The problem:
Render the lines of the entries from the one containing "مع ايران ١٩٨٠- ١٩٨٨ / د.علوان" through the one containing "informatie ..." as a Markdown table with the columns Row and Text. Number each line in Row, and leave out any blank lines.

The input:
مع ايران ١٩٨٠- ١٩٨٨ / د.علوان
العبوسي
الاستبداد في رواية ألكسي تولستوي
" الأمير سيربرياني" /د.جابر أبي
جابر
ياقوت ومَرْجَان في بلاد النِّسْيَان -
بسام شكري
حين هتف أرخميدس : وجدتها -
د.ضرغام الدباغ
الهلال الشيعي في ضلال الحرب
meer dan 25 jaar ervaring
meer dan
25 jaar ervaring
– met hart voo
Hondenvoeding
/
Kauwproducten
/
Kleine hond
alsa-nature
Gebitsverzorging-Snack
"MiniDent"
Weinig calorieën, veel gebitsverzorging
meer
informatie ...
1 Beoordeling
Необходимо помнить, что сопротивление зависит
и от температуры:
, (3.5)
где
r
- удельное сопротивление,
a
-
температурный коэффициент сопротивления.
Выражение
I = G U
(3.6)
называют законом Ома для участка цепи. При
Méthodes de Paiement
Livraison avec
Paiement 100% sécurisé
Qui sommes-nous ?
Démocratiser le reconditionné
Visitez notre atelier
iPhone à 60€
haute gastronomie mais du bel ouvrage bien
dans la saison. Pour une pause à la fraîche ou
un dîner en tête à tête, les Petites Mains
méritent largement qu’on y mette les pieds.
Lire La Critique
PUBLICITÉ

==

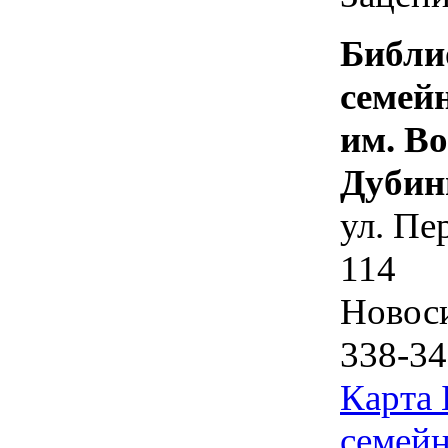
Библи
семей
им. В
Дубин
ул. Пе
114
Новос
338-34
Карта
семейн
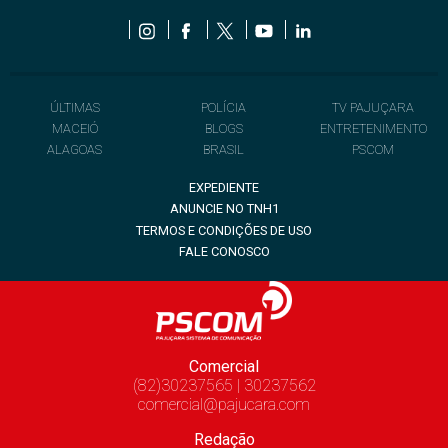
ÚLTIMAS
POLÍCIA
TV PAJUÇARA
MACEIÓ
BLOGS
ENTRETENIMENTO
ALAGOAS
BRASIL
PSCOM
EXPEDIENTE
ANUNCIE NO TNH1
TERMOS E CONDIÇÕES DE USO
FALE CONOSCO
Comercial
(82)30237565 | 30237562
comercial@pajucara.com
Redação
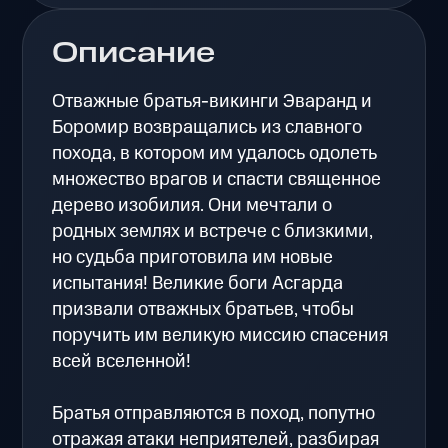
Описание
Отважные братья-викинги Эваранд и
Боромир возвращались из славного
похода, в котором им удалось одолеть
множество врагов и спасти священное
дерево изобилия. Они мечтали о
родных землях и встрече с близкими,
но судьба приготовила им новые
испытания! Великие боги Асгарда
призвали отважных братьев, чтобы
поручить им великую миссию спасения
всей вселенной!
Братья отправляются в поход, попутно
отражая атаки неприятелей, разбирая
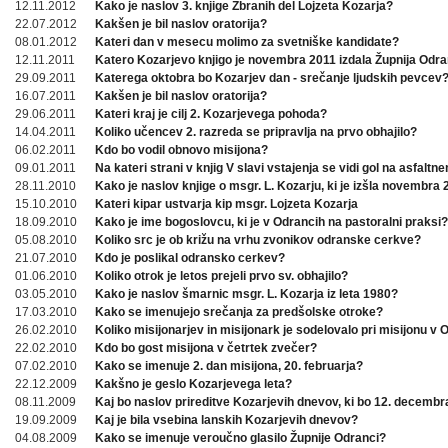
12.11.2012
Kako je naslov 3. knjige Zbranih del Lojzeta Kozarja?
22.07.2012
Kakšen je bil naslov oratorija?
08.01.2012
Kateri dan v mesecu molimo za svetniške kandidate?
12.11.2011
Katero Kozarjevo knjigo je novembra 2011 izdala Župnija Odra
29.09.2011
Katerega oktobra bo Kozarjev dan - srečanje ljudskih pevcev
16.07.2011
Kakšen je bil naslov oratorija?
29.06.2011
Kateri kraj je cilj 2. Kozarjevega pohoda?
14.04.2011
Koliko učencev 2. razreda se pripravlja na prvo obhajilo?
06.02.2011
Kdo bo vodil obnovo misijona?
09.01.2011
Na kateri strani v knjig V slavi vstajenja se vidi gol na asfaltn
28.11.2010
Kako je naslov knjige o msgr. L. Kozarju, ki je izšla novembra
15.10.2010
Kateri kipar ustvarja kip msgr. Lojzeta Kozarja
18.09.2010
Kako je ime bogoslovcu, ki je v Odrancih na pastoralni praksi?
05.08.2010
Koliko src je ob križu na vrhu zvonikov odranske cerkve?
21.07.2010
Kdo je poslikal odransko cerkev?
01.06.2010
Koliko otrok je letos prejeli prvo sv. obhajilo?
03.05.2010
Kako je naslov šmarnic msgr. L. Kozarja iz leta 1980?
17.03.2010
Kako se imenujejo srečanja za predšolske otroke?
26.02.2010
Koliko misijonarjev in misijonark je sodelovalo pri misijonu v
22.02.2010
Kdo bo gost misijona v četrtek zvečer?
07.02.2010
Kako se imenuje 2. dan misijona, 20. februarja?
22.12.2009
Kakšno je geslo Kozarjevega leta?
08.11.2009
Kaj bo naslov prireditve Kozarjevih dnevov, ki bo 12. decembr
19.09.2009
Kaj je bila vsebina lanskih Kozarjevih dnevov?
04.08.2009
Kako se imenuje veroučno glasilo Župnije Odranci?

Answer space:
| Row | Text |
|---|---|
| 1 | مع ايران ١٩٨٠- ١٩٨٨ / د.علوان |
| 2 | العبوسي |
| 3 | الاستبداد في رواية ألكسي تولستوي |
| 4 | " الأمير سيربرياني" /د.جابر أبي |
| 5 | جابر |
| 6 | ياقوت ومَرْجَان في بلاد النِّسْيَان - |
| 7 | بسام شكري |
| 8 | حين هتف أرخميدس : وجدتها - |
| 9 | د.ضرغام الدباغ |
| 10 | الهلال الشيعي في ضلال الحرب |
| 11 | meer dan 25 jaar ervaring |
| 12 | meer dan |
| 13 | 25 jaar ervaring |
| 14 | – met hart voo |
| 15 | Hondenvoeding |
| 16 | / |
| 17 | Kauwproducten |
| 18 | / |
| 19 | Kleine hond |
| 20 | alsa-nature |
| 21 | Gebitsverzorging-Snack |
| 22 | "MiniDent" |
| 23 | Weinig calorieën, veel gebitsverzorging |
| 24 | meer |
| 25 | informatie ... |